Exercise passage: Begin
Flight Cancellation and Refund Handling for Travel Agents in 2026
By Aarav Sharma (Aarav Sharma covers Indian airline operations, airport infrastructure and route economics. He writes about Tier-1 and Tier-2 airport developments, IndiGo and Air India fleet strategy, and the unsung Indian aviation hubs travellers should know about.) · Published · Last updated · 10 min read
Cancellations and refunds are where agents lose money and goodwill. Here's how to handle voluntary vs involuntary cancellations, read DGCA's 2026 rules, get statutory taxes back even on a no-show, and keep refunds flowing cleanly to your wallet and your client.
Quick answer
For a travel agent, clean cancellation and refund handling comes down to one distinction: voluntary (the passenger changes their mind, so airline fare rules and cancellation charges apply) versus involuntary (the airline cancels or reschedules, so the passenger gets a full refund or a free re-route, no penalty). As of the DGCA refund norms that took effect on 26 March 2026, statutory taxes, UDF/ADF and PSF must be refunded even on a no-show or a non-refundable fare, refunds to a travel agent or portal should be completed within 14 working days, and the airline carries the legal onus to refund — but you, the agent, are the one who must pass that money back to your client promptly. Verify current numbers on the airline's own portal and with the DGCA, because fare rules and timelines change.
Exercise passage: End
Data section: Begin
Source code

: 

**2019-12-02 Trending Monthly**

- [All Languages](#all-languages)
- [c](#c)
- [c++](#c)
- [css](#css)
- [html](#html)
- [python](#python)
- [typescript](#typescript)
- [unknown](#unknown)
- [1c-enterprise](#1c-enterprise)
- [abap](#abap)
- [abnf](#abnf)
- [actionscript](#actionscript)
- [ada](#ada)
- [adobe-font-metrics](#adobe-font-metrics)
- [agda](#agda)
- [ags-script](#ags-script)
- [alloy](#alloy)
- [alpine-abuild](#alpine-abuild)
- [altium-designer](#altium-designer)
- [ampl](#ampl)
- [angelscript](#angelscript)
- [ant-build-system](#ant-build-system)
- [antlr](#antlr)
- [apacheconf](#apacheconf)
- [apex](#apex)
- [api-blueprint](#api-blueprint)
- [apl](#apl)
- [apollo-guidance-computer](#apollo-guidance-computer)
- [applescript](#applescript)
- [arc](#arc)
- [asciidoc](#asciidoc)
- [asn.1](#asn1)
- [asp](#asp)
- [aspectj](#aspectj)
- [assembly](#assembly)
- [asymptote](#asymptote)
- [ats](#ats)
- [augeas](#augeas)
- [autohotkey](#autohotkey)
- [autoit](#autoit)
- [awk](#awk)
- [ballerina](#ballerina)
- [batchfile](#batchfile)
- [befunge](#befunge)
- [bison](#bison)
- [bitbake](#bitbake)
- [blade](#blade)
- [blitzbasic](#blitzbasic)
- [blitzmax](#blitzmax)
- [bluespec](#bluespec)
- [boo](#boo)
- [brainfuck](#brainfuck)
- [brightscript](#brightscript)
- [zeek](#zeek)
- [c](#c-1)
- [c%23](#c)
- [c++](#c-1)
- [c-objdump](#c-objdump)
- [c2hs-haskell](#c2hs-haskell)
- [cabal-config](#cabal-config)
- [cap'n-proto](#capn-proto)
Data section: End
Data section: Begin
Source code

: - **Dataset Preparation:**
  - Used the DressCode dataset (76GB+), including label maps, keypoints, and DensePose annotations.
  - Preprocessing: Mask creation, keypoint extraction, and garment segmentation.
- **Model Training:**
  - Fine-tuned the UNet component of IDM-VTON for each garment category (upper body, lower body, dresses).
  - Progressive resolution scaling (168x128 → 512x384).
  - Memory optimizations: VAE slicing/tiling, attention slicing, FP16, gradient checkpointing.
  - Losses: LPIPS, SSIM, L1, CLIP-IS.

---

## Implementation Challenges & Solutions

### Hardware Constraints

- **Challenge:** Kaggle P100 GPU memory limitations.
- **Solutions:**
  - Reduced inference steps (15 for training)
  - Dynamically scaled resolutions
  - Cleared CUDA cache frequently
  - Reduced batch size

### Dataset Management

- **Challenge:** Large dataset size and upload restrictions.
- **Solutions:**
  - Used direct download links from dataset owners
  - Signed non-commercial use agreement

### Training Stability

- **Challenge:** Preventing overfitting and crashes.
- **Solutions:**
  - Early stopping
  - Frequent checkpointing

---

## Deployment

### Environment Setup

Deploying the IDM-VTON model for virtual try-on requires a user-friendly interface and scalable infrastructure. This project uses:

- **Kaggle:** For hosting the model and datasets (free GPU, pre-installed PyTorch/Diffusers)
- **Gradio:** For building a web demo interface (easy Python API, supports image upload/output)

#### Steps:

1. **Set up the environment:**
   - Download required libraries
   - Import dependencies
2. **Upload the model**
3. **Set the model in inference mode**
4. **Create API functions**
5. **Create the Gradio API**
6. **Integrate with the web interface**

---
Data section: End
Data section: Begin
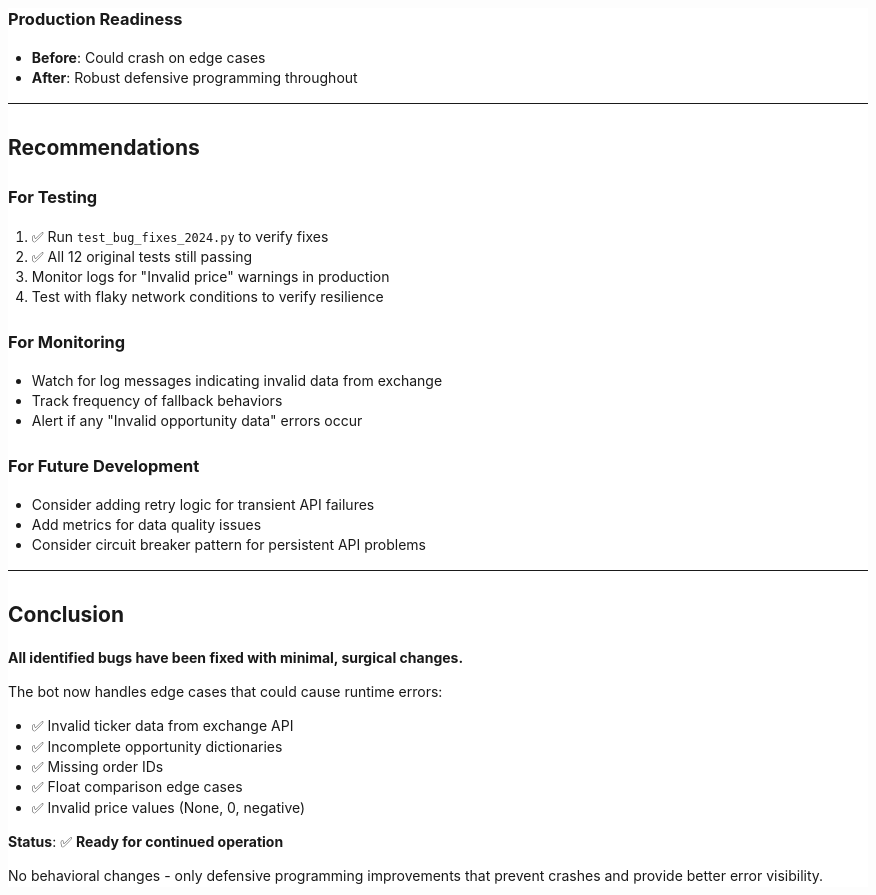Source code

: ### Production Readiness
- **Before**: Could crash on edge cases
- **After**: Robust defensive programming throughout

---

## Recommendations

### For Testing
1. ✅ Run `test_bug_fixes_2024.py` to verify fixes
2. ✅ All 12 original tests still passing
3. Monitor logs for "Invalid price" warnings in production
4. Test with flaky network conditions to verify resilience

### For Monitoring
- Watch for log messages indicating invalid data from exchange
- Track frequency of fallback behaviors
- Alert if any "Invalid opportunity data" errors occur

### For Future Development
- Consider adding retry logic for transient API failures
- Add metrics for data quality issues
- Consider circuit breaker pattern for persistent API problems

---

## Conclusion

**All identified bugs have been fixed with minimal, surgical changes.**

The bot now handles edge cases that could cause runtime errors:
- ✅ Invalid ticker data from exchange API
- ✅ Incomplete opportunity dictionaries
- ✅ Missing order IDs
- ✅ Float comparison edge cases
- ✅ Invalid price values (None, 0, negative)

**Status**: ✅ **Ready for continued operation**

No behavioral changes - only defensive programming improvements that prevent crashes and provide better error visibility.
Data section: End
Instruction — Pick up the article on flight cancellations and refunds for travel agents after its final sentence and keep writing it. These records were drawn from a separate source.

Exercise result —
Voluntary vs involuntary: the line that decides everything
Every cancellation case you handle falls on one side of this line, and the side decides who pays. Get it wrong and you either eat a charge you didn't owe or promise a client a refund that was never coming.
Voluntary cancellation is when the passenger cancels — wrong dates, plans changed, found something cheaper. Here the airline's fare rules govern. The cancellation charge depends on the fare family (a flexi or refundable fare cancels cheap; a saver or promo fare can cost the entire base fare), how close to departure you are, and whether it's domestic or international. Cancel a saver fare a few hours before departure and the passenger typically loses the base fare — but, importantly, the statutory taxes and airport levies still come back.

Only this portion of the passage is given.